#### EXERCISE:
Retype the entries. Match them exactly.
### DATASET RECORDS
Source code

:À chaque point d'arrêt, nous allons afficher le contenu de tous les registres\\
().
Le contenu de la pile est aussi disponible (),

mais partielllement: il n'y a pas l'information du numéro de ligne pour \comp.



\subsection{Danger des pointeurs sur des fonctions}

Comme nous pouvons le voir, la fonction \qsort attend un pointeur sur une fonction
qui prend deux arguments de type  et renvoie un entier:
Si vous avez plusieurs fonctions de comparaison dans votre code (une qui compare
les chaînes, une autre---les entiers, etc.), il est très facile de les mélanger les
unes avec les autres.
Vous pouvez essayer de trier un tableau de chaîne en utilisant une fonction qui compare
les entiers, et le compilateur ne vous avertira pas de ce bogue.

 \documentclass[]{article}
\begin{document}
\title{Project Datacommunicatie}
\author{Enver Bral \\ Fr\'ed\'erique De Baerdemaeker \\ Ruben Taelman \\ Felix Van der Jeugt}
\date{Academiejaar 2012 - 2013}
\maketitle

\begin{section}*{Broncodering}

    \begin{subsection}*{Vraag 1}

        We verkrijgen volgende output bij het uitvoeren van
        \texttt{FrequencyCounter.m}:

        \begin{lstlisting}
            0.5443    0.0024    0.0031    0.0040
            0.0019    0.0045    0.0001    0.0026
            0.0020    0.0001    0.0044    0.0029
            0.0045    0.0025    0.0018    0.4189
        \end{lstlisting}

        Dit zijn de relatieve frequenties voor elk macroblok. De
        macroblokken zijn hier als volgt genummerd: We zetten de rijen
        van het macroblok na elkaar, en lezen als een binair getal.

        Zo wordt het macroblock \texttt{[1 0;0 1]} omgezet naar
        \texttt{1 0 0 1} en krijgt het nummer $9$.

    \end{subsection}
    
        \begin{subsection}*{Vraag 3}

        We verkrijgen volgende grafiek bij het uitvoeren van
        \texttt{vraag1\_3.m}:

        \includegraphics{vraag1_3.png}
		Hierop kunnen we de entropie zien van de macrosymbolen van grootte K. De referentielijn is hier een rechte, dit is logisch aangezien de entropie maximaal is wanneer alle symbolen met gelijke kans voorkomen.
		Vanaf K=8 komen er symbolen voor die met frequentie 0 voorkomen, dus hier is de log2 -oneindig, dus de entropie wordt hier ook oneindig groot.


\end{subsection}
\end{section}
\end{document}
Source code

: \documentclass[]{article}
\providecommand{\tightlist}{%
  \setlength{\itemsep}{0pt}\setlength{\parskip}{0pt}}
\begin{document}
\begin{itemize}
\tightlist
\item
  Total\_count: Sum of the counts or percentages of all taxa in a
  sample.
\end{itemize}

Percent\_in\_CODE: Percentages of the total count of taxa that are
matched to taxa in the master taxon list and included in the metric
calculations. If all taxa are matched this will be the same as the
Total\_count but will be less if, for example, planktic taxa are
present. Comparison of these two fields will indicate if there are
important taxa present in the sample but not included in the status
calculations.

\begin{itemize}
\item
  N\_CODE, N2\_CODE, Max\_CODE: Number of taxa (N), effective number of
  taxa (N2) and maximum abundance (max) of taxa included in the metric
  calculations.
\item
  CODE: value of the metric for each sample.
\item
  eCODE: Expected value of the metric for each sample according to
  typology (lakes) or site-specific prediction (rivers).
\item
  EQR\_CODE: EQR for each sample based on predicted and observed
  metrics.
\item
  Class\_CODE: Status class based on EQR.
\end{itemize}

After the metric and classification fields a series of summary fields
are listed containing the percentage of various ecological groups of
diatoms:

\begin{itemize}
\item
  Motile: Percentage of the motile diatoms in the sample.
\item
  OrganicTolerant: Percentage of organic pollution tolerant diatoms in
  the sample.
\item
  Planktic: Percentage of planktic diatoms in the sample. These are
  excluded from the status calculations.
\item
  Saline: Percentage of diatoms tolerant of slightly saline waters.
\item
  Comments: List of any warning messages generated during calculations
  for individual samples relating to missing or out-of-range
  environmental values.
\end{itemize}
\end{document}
######
#### ANSWER TO THE EXERCISE:
Source code

:À chaque point d'arrêt, nous allons afficher le contenu de tous les registres\\
().
Le contenu de la pile est aussi disponible (),

mais partielllement: il n'y a pas l'information du numéro de ligne pour \comp.



\subsection{Danger des pointeurs sur des fonctions}

Comme nous pouvons le voir, la fonction \qsort attend un pointeur sur une fonction
qui prend deux arguments de type  et renvoie un entier:
Si vous avez plusieurs fonctions de comparaison dans votre code (une qui compare
les chaînes, une autre---les entiers, etc.), il est très facile de les mélanger les
unes avec les autres.
Vous pouvez essayer de trier un tableau de chaîne en utilisant une fonction qui compare
les entiers, et le compilateur ne vous avertira pas de ce bogue.

 \documentclass[]{article}
\begin{document}
\title{Project Datacommunicatie}
\author{Enver Bral \\ Fr\'ed\'erique De Baerdemaeker \\ Ruben Taelman \\ Felix Van der Jeugt}
\date{Academiejaar 2012 - 2013}
\maketitle

\begin{section}*{Broncodering}

    \begin{subsection}*{Vraag 1}

        We verkrijgen volgende output bij het uitvoeren van
        \texttt{FrequencyCounter.m}:

        \begin{lstlisting}
            0.5443    0.0024    0.0031    0.0040
            0.0019    0.0045    0.0001    0.0026
            0.0020    0.0001    0.0044    0.0029
            0.0045    0.0025    0.0018    0.4189
        \end{lstlisting}

        Dit zijn de relatieve frequenties voor elk macroblok. De
        macroblokken zijn hier als volgt genummerd: We zetten de rijen
        van het macroblok na elkaar, en lezen als een binair getal.

        Zo wordt het macroblock \texttt{[1 0;0 1]} omgezet naar
        \texttt{1 0 0 1} en krijgt het nummer $9$.

    \end{subsection}
    
        \begin{subsection}*{Vraag 3}

        We verkrijgen volgende grafiek bij het uitvoeren van
        \texttt{vraag1\_3.m}:

        \includegraphics{vraag1_3.png}
		Hierop kunnen we de entropie zien van de macrosymbolen van grootte K. De referentielijn is hier een rechte, dit is logisch aangezien de entropie maximaal is wanneer alle symbolen met gelijke kans voorkomen.
		Vanaf K=8 komen er symbolen voor die met frequentie 0 voorkomen, dus hier is de log2 -oneindig, dus de entropie wordt hier ook oneindig groot.


\end{subsection}
\end{section}
\end{document}
Source code

: \documentclass[]{article}
\providecommand{\tightlist}{%
  \setlength{\itemsep}{0pt}\setlength{\parskip}{0pt}}
\begin{document}
\begin{itemize}
\tightlist
\item
  Total\_count: Sum of the counts or percentages of all taxa in a
  sample.
\end{itemize}

Percent\_in\_CODE: Percentages of the total count of taxa that are
matched to taxa in the master taxon list and included in the metric
calculations. If all taxa are matched this will be the same as the
Total\_count but will be less if, for example, planktic taxa are
present. Comparison of these two fields will indicate if there are
important taxa present in the sample but not included in the status
calculations.

\begin{itemize}
\item
  N\_CODE, N2\_CODE, Max\_CODE: Number of taxa (N), effective number of
  taxa (N2) and maximum abundance (max) of taxa included in the metric
  calculations.
\item
  CODE: value of the metric for each sample.
\item
  eCODE: Expected value of the metric for each sample according to
  typology (lakes) or site-specific prediction (rivers).
\item
  EQR\_CODE: EQR for each sample based on predicted and observed
  metrics.
\item
  Class\_CODE: Status class based on EQR.
\end{itemize}

After the metric and classification fields a series of summary fields
are listed containing the percentage of various ecological groups of
diatoms:

\begin{itemize}
\item
  Motile: Percentage of the motile diatoms in the sample.
\item
  OrganicTolerant: Percentage of organic pollution tolerant diatoms in
  the sample.
\item
  Planktic: Percentage of planktic diatoms in the sample. These are
  excluded from the status calculations.
\item
  Saline: Percentage of diatoms tolerant of slightly saline waters.
\item
  Comments: List of any warning messages generated during calculations
  for individual samples relating to missing or out-of-range
  environmental values.
\end{itemize}
\end{document}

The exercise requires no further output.